There are many types of punctuation, but I’m going to specifically address the lowly comma and it’s considerably frequent misuse. A variety of so-called styles affect this, such as APA, MLA, AP, and what I like to call “old school”. “Old school” is simply the way we were taught, prior to the aforementioned organizations deciding that they should arbitrarily tell us how to write.
First, we have lists. Old school says we should place a comma after every item in the list: “dogs, cats, and birds”. AP style says nope, lose the second comma. They’re wrong. If you did that, you’d see “dogs, cats and birds”, which places cats in the same category as birds. Cats probably wouldn’t appreciate that, but the real problem comes down to meaning.
A comma is a natural pause. Try speaking that phrase out loud. Let’s make it a sentence: The playground was designed for dogs, cats, and birds. Now do it the other way: The playground was designed for dogs, cats and birds. What does this second sentence mean?
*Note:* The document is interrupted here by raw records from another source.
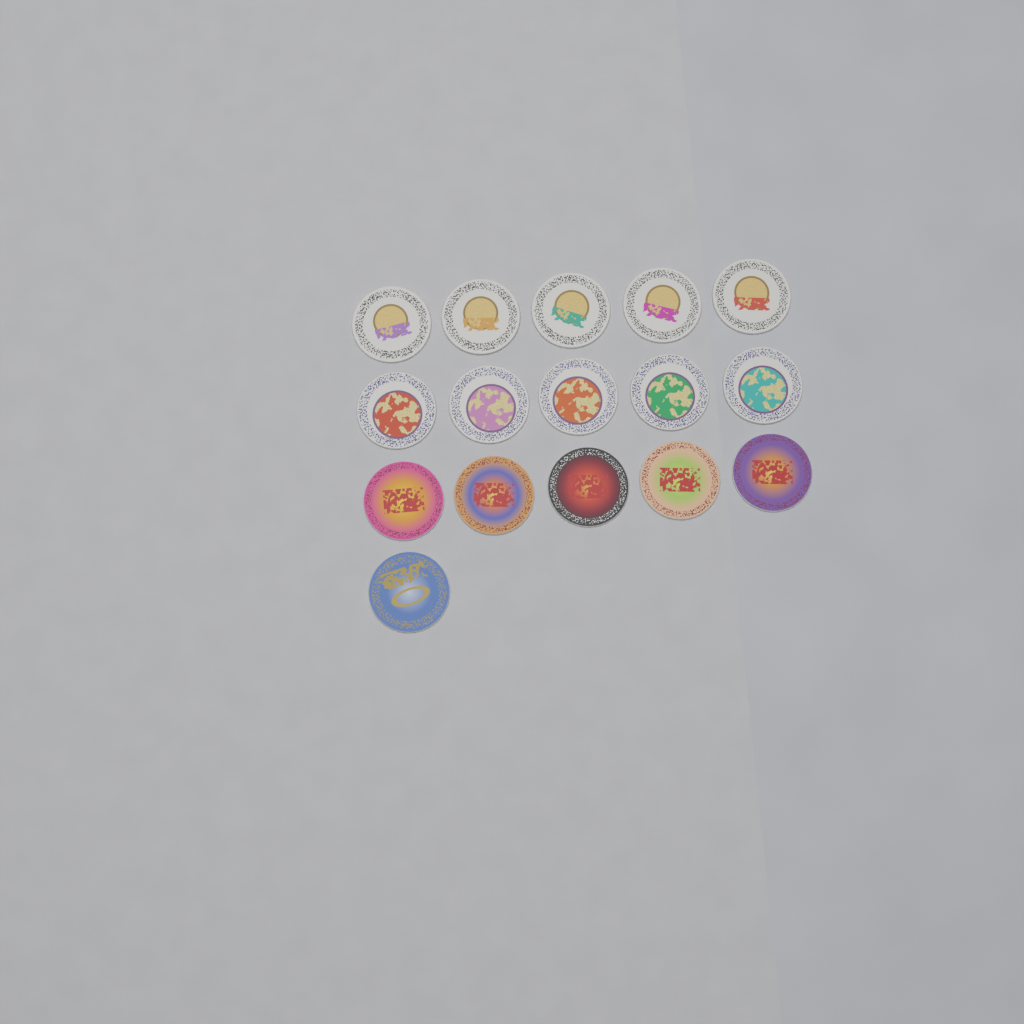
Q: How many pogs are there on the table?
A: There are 16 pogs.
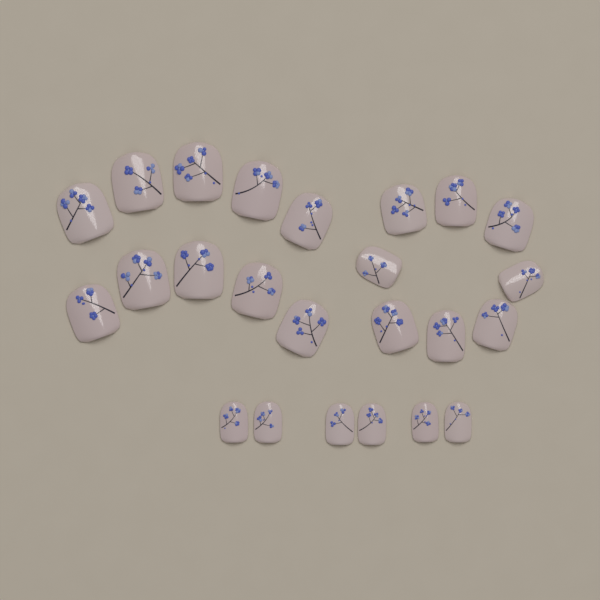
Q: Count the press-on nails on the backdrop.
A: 24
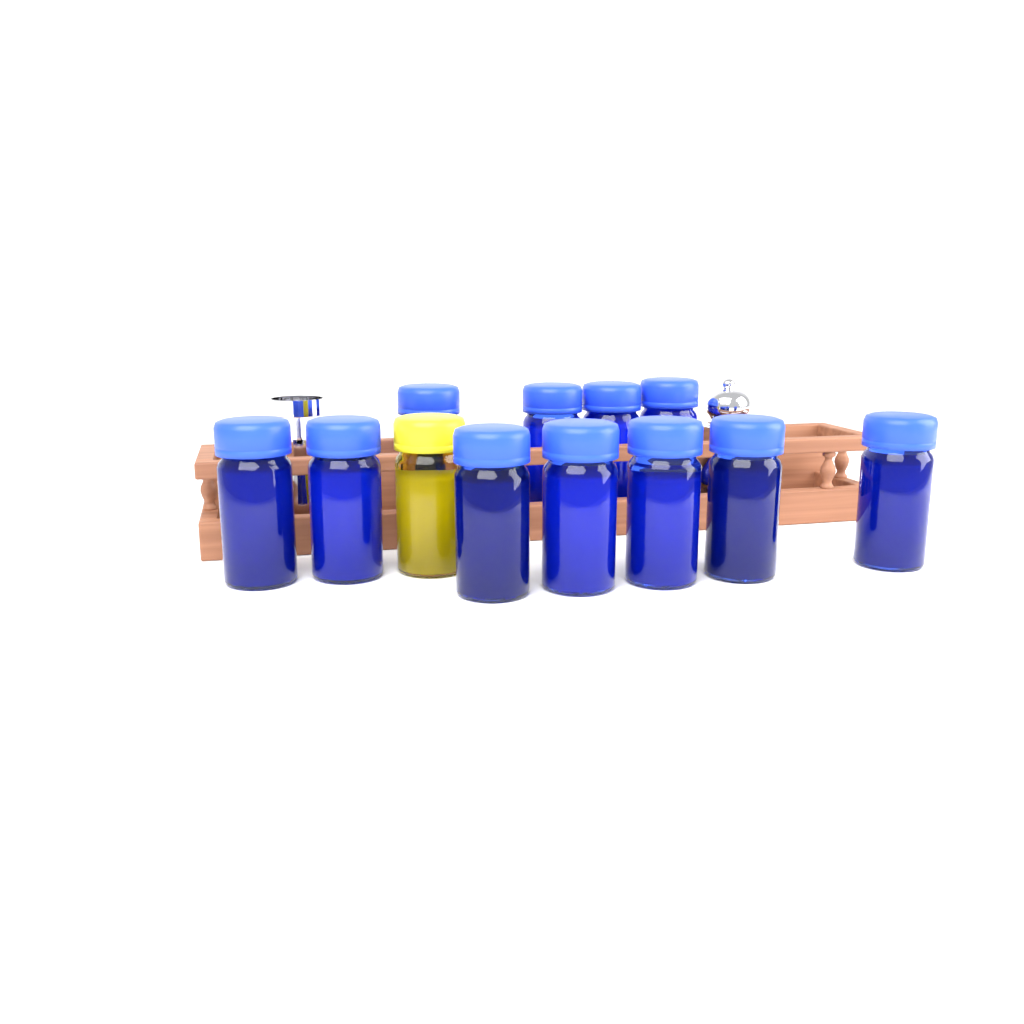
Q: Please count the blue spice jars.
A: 11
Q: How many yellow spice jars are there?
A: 1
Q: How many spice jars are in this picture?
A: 12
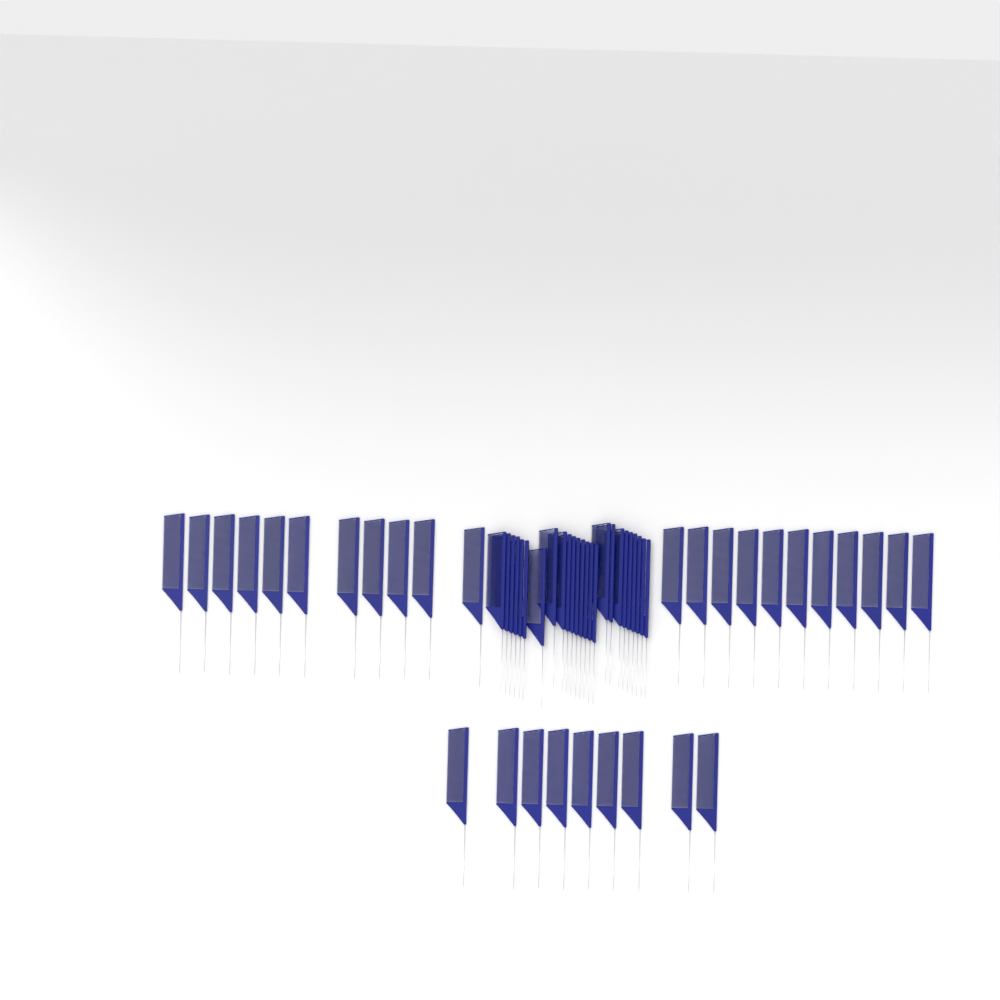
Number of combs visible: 56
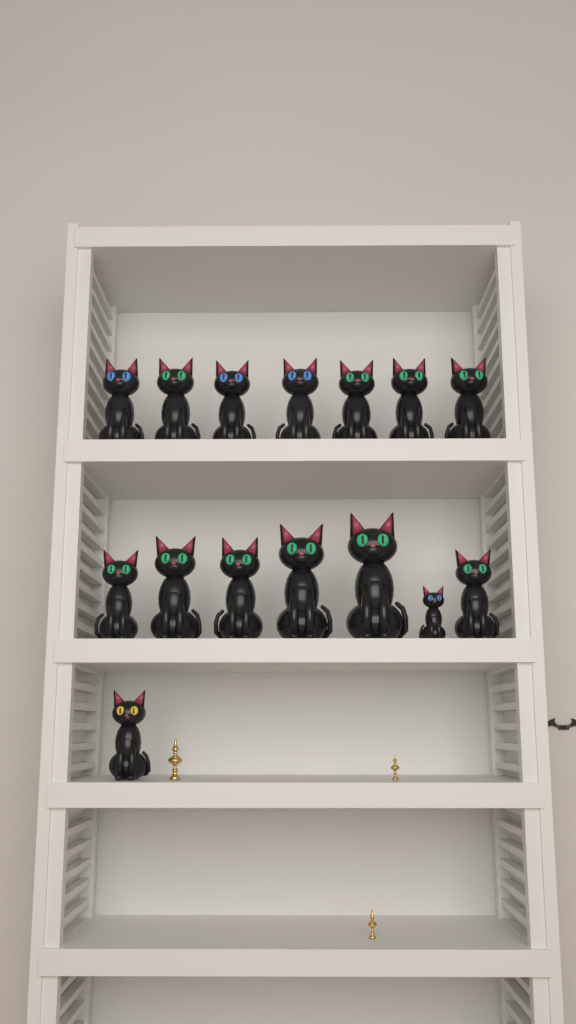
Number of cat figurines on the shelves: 15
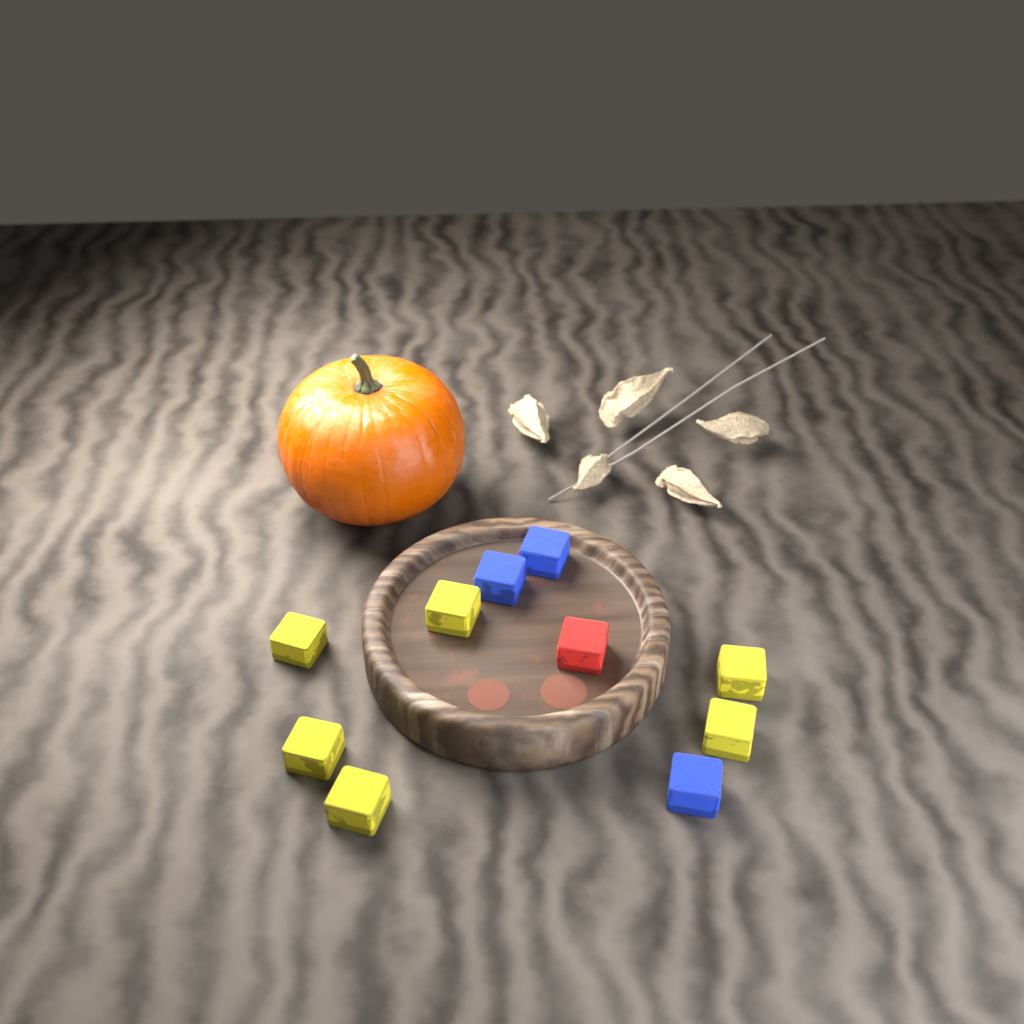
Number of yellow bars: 6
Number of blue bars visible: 3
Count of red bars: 1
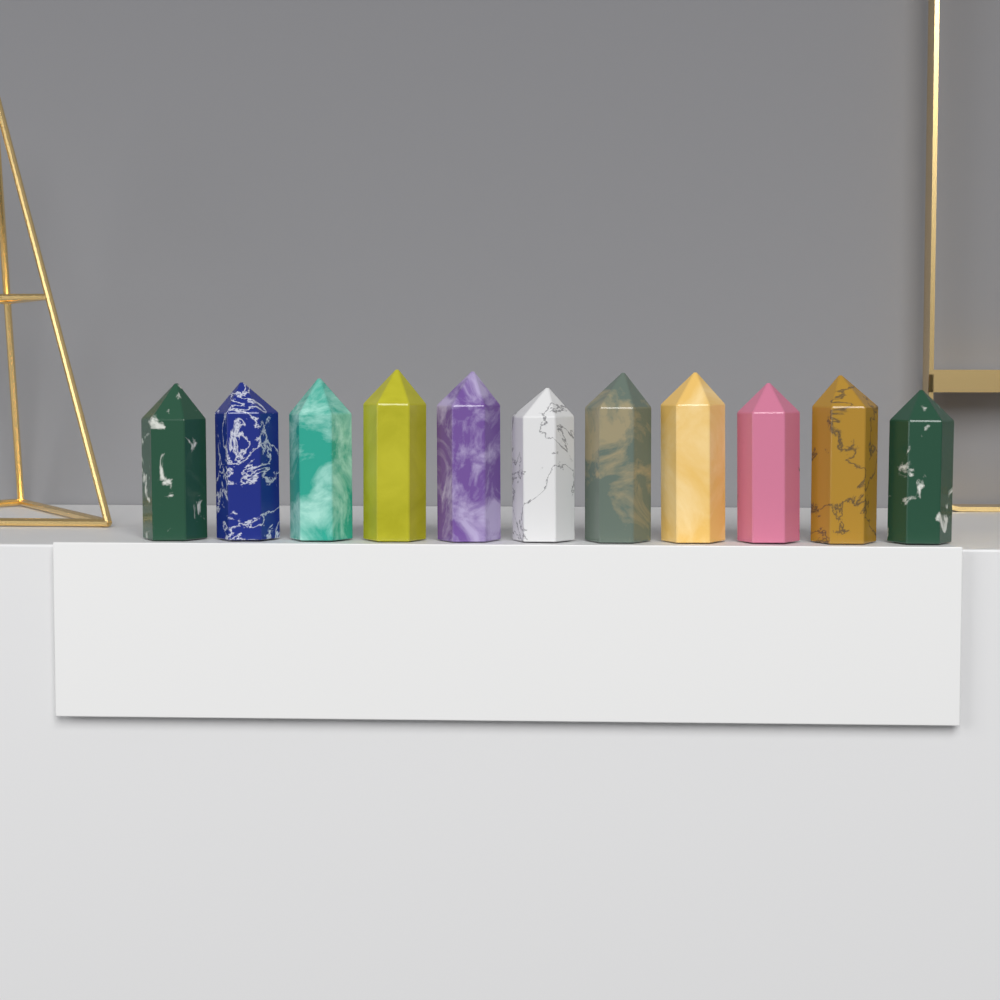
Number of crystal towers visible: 11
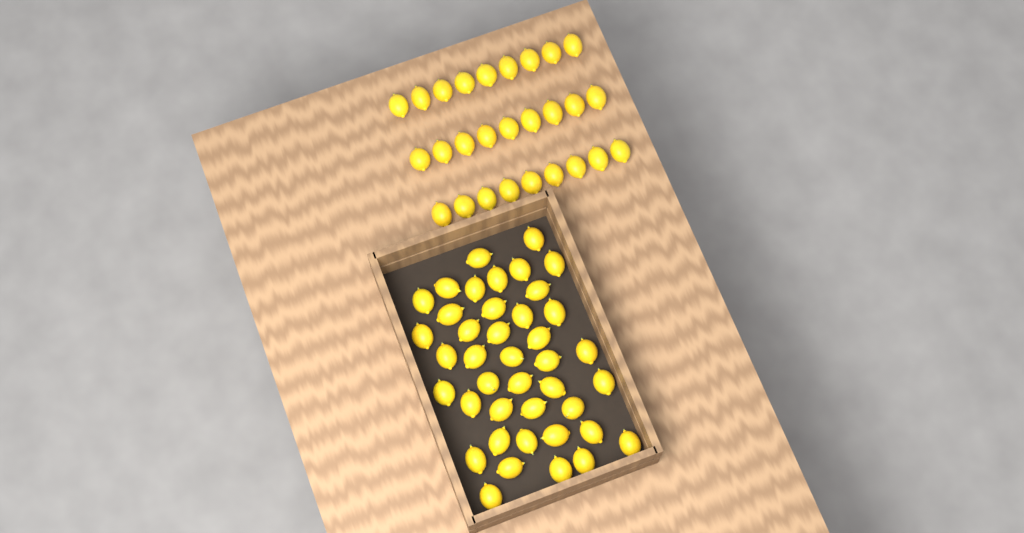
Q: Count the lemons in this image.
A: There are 68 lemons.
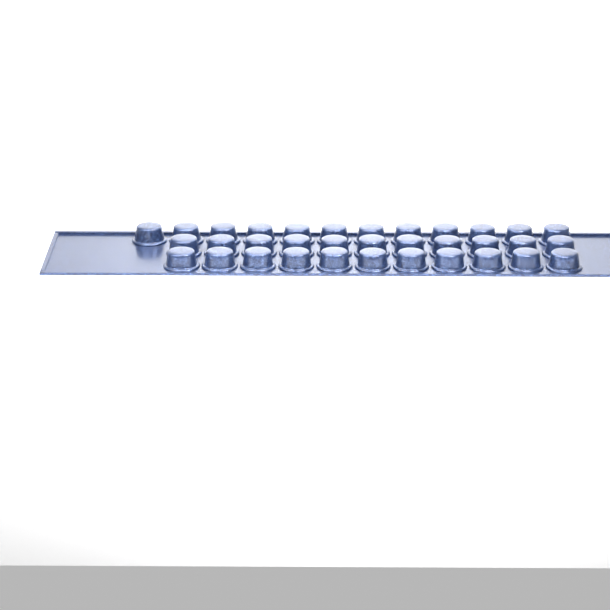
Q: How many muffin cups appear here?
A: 34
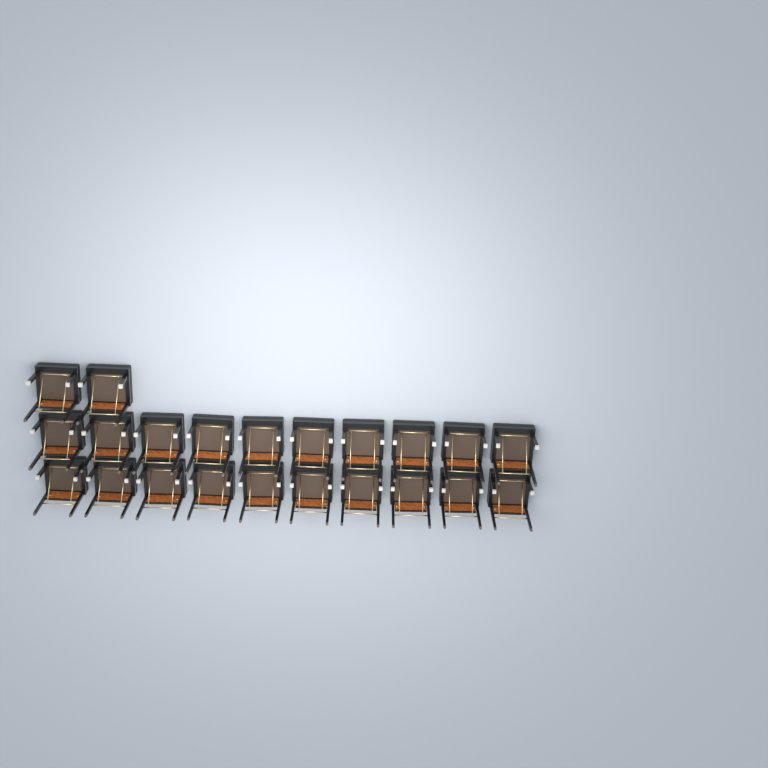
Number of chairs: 22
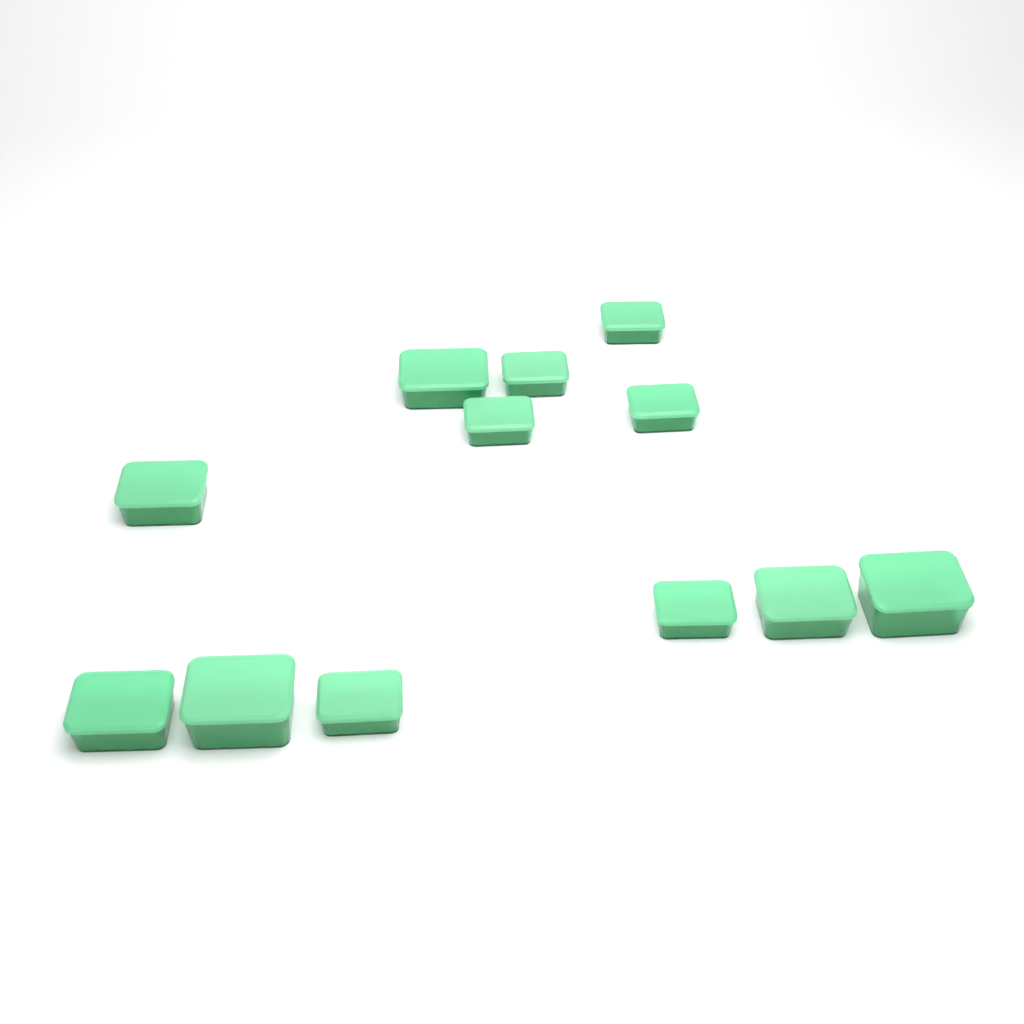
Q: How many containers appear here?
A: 12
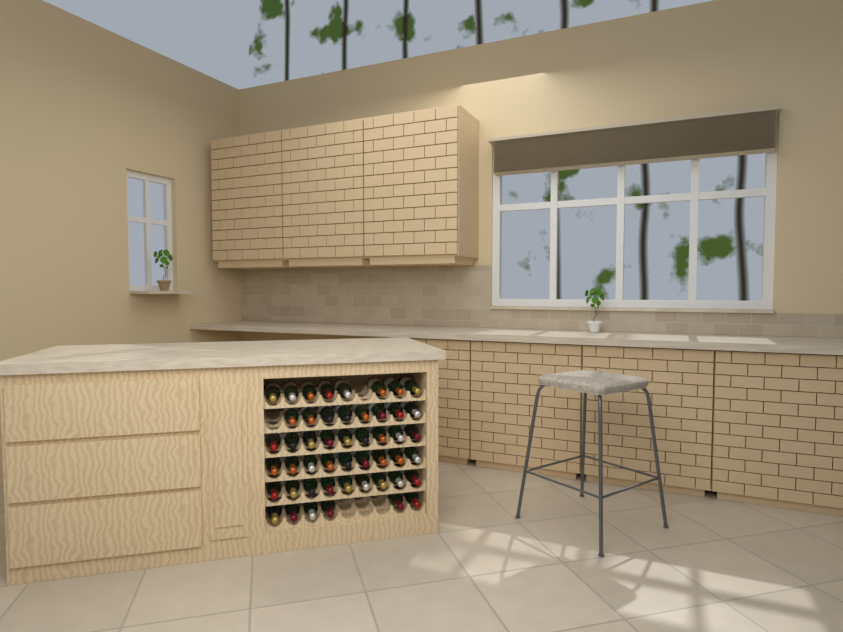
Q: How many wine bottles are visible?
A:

I look at it and think: cats and birds what? Do cats and birds do something? Together? Probably not, unless it’s Sylvester and Tweety. That sentence seems almost to ask for hyphens, as in “dogs, cats-and-birds” – maybe a new species?
The only reason that the AP may have done this, that I can come up with, is that they’re all too lazy to type in one more comma. Trust me; with some of the “typos” I see on journalism sites, this could very well be an explanation. Meanwhile, I keep plugging away with the “right” comma usage; if an editor doesn’t like it, he can change it.
Speaking of editors, this is exactly why I use a pen name on some sites. Editors are not infallible and, in fact, some of them are quite uneducated. I’m feeling charitable this morning, so I won’t say “stupid”, but I’m thinking it…fortunately, I’m also wearing my tinfoil hat….
Back to commas. Most people know that you place a comma after “said”, and other variations of speaking words, before you start a phrase with quotes. Most people know that you also place a comma after an introductory phrase, such as “speaking of editors”.
However, too many people seem to think that EVERY phrase at the beginning of a sentence needs a comma. Not so.
Take a look at this, up a couple paragraphs: “The only reason, that the AP, may have done this….” Now, I suppose if you were speaking to a small child and wanted to get your point across, you might do it like that. But say the sentence aloud – notice, that word is not “allowed”. It reads something like this:
The only reason. That the AP. May have done this…. Not cool, folks, not cool.
Go up a couple more. “A comma, is a natural pause.” Nope, not like this! You should never automatically insert a comma when starting a sentence. NEVER.
Of course, just like many rules in English grammar and writing, some are meant to be broken in the name of common sense. Some, emphatically, are not!